In the early hours of March 13, 1964, in New York’s Queens borough, a young woman was killed in a crime that continues to reverberate to this day.
Catherine Susan Genovese, known as Kitty to her family and friends, was 28 years old that March day in 1964. She was the eldest of five children born into an Italian American family living in the Brooklyn neighborhood of Park Slope. When she was a teen, her mother Rachel witnessed a murder and the family, minus Kitty, moved to the presumably safer New Canaan, Connecticut. Kitty was engaged to be married and remained in New York with her grandparents. She was known to be very self-assured and possessing a sunny disposition. She married in 1954 but the marriage was a brief one; the couple had separated and annulled the marriage by the end of the same year.

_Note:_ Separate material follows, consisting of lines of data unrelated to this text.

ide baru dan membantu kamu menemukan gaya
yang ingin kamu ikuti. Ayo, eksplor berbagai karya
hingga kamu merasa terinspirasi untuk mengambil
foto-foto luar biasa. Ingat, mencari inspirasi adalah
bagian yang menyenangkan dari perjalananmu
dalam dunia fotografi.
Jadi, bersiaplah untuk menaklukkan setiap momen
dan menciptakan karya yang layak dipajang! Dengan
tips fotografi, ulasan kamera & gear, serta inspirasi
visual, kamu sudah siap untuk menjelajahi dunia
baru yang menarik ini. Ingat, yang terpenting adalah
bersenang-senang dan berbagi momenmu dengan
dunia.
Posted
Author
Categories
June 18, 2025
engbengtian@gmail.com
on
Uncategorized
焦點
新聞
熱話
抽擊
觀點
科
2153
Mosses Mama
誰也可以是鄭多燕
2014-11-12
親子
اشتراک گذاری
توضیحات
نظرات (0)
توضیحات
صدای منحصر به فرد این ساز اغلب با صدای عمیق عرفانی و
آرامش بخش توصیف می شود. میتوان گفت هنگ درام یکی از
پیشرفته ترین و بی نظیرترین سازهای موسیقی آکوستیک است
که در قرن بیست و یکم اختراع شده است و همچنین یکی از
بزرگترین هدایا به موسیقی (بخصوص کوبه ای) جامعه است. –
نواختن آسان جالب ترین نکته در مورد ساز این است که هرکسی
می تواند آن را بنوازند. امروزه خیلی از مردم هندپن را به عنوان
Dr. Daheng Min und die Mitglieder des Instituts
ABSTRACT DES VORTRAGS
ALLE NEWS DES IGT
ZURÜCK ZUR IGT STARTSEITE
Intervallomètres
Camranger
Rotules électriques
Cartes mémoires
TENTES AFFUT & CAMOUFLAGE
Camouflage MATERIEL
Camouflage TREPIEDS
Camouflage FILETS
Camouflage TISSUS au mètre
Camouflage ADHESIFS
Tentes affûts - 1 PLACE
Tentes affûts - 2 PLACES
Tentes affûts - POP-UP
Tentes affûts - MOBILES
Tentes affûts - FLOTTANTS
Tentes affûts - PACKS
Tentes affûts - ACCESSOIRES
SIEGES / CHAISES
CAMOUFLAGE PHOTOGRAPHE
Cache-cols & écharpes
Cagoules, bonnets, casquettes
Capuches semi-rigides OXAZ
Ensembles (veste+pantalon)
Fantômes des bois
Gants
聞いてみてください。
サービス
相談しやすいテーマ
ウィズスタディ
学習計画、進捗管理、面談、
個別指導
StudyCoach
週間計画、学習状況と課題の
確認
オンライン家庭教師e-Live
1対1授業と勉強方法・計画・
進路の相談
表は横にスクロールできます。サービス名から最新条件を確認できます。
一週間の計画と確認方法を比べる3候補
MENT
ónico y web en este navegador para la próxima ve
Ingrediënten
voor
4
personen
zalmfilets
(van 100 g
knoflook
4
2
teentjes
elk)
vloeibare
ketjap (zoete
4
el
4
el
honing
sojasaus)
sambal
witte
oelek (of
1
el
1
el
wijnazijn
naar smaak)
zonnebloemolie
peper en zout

Kitty moved into her own apartment and paid her way with a variety of clerical jobs, which she disliked. By the end of the decade, she was working as a bar manager at Ev’s Eleventh Hour on Jamaica Avenue in Queens. In 1963, she met Mary Ann Zielonko who officially became her roommate; unofficially Mary Ann was her girlfriend.

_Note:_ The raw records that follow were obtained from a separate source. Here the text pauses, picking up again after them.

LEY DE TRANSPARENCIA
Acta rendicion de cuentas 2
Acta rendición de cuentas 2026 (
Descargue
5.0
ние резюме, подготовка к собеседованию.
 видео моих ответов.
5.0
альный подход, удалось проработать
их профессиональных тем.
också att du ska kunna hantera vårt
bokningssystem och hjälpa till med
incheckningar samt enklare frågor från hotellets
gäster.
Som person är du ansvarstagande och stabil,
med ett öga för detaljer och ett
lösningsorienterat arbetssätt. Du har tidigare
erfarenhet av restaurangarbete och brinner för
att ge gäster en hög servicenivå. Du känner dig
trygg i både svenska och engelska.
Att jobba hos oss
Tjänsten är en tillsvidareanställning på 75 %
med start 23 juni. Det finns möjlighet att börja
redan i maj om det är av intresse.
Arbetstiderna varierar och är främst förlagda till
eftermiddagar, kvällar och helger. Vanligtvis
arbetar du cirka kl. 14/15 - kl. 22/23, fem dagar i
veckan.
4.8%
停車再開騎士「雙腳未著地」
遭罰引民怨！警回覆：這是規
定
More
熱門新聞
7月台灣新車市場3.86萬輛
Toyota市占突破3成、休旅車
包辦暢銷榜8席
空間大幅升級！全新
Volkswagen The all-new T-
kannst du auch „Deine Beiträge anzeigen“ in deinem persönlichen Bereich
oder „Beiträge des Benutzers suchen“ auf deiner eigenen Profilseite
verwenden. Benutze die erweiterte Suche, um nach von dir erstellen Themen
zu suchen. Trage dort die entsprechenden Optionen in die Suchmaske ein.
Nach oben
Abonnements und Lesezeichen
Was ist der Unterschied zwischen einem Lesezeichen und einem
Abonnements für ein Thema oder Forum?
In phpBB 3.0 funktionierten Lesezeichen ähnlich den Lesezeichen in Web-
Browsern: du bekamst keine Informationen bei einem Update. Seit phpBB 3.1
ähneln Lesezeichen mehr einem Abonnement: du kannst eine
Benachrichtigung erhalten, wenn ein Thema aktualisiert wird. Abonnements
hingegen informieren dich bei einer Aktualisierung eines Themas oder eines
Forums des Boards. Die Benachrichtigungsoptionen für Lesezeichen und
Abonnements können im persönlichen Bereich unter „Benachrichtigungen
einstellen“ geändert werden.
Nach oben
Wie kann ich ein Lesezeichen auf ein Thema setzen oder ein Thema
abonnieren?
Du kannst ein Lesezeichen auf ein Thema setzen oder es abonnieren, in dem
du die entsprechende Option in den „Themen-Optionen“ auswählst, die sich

At 2:30 a.m. on March 13, 1964, Kitty left her job at Ev’s to drive home in her red Fiat. While she was stopped at a traffic light on Hoover Avenue, she did not realize she was being watched by a man called Winston Moseley, who followed her to her Kew Gardens neighborhood. She parked her car roughly 100 feet from her apartment building and began to walk toward her home. Moseley too had parked his car and approached Kitty, armed with a hunting knife. Terrified, she ran from him to the front of her building, hoping to make it to the corner of Austin and Lefferts, a major intersection. She did not succeed. Moseley caught her and stabbed her twice in the back. Kitty screamed, “Oh my God! He stabbed me! Help me!” One of her neighbors, Robert Mozer, heard her cry and yelled at Moseley from his window to leave the girl alone. Moseley ran off, leaving Kitty to stagger toward the rear entrance of her apartment building, taking her out of view of potential witnesses.